The voluntary and complete dependence of Christ was the constant condition of the co-operation of the Father; comp. the words of John 10:17 and John 15:10, which express in the main the same thought. Certainly, if the evangelist had written his Gospel to set forth the theory of the Logos, he would never have put this saying into the mouth of Jesus. For it seems directly to contradict it. The communion of the Son and the Father is regarded here as resting upon a purely moral condition. But we see by this how real was the feeling which Jesus had of His truly human existence, and how John himself has taken for granted the humanity of his Master. Τὰ ἀρεστά, that which is pleasing to Him, designates the will of the Father, not from the point of view of the articles of a code, but in that which is most spiritual and inward in it. Indeed, this term does not express the contents only of the doing of Jesus, but its motive. He did not only what was pleasing to the Father, but He did it because it was pleasing to Him. It is proved by this saying that Jesus had the consciousness, not only of not having committed the least positive sin, but also of not having neglected the least good, and that in His feelings as well as in His outward conduct.

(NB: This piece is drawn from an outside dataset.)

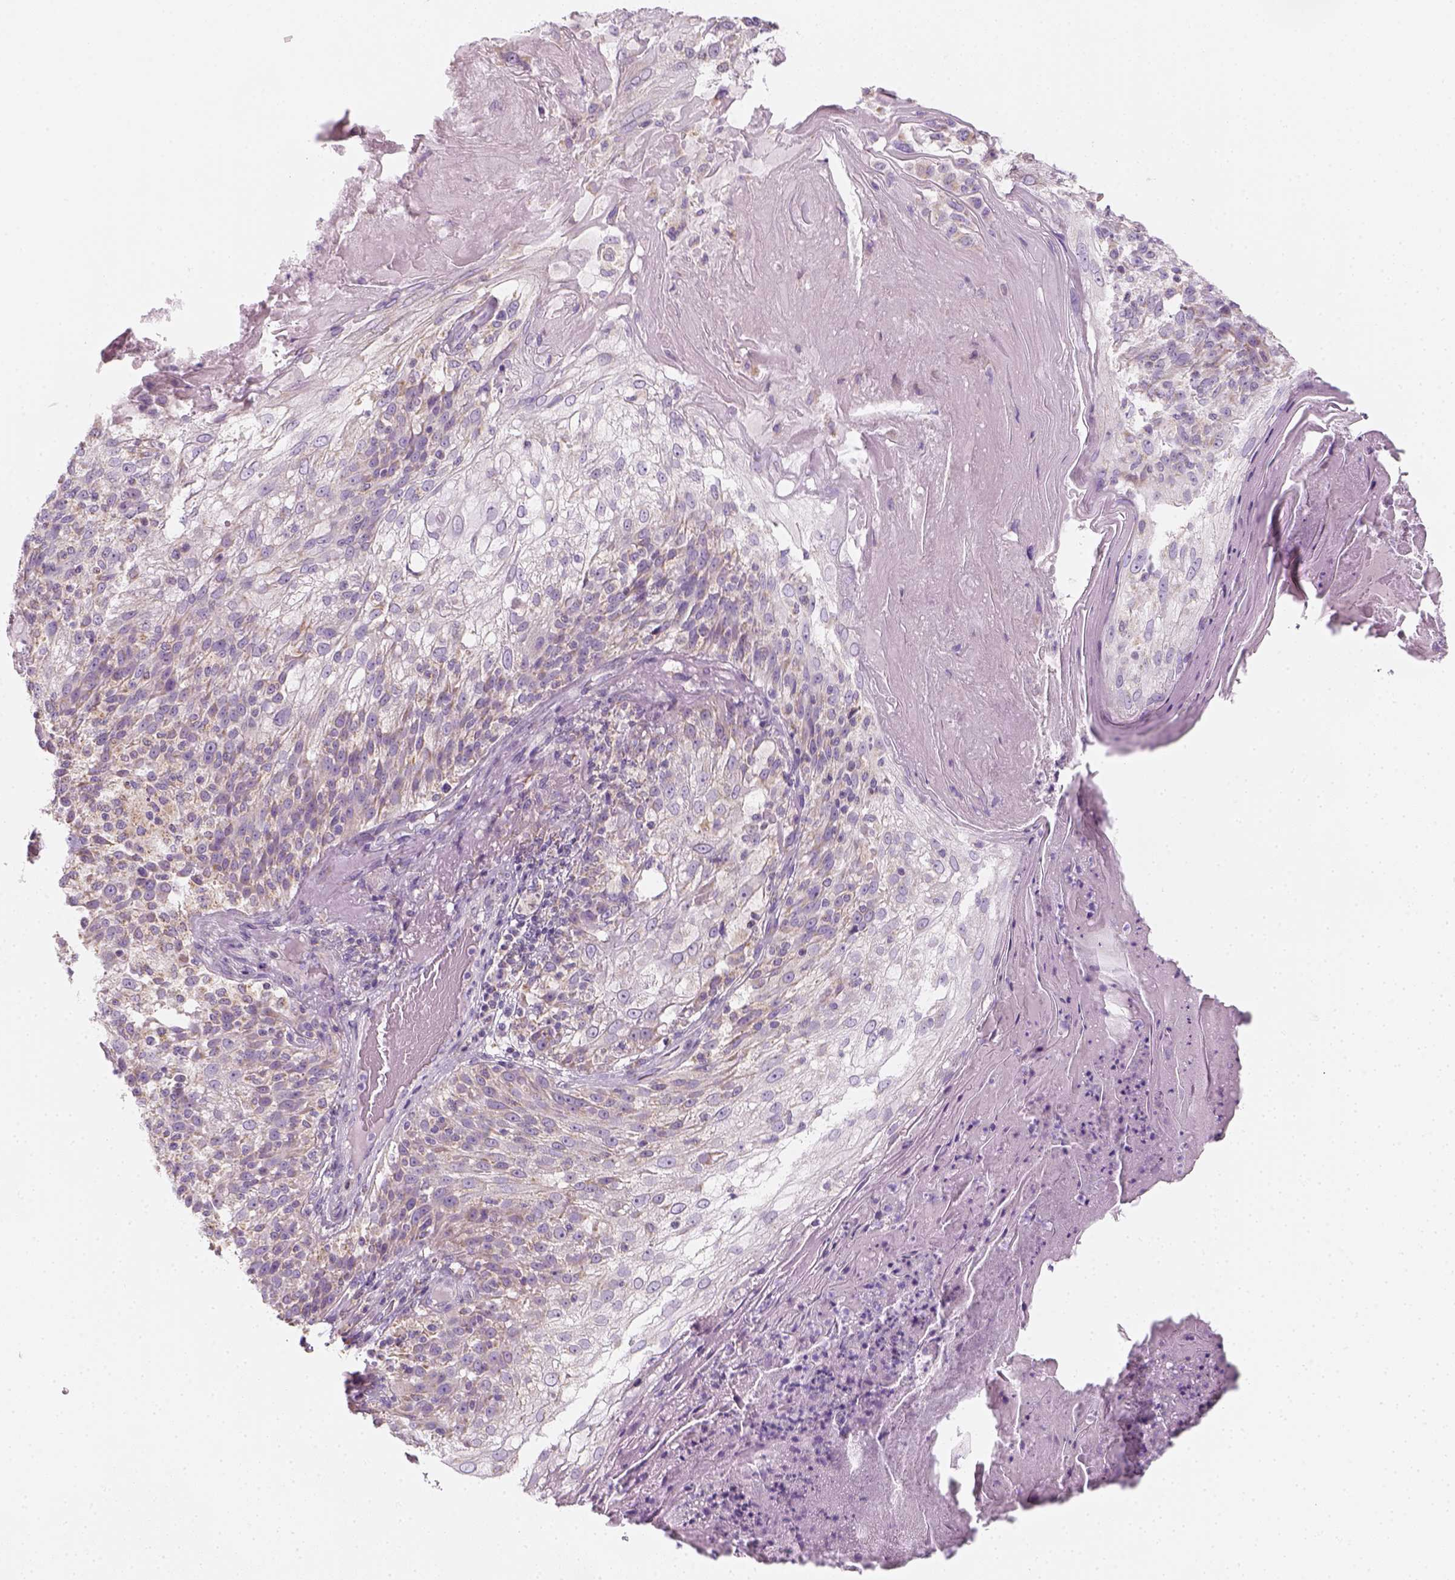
{"staining": {"intensity": "negative", "quantity": "none", "location": "none"}, "tissue": "skin cancer", "cell_type": "Tumor cells", "image_type": "cancer", "snomed": [{"axis": "morphology", "description": "Normal tissue, NOS"}, {"axis": "morphology", "description": "Squamous cell carcinoma, NOS"}, {"axis": "topography", "description": "Skin"}], "caption": "A high-resolution micrograph shows immunohistochemistry (IHC) staining of skin squamous cell carcinoma, which exhibits no significant expression in tumor cells.", "gene": "AWAT2", "patient": {"sex": "female", "age": 83}}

Here is one of the passages where we can make palpable the fact that the discourses of Jesus in the fourth Gospel are not compositions of the writer, but real discourses of Christ. 1. The communion with God which Jesus affirms can only be a real historical fact. It cannot have been invented by the author. If it were not in the experience, it would not be in the thought. 2. The allusion to the Jewish law (John 8:17-18), in order to justify a fact of so inward a nature, contains a surprising accommodation, which necessarily implies the historical surroundings in which Jesus taught. 3. The locality indicated with so much precision in John 8:20 testifies of a perfectly accurate historical recollection; otherwise, there would be here a piece of charlatanism, which it would be impossible to reconcile with the seriousness of the whole narrative.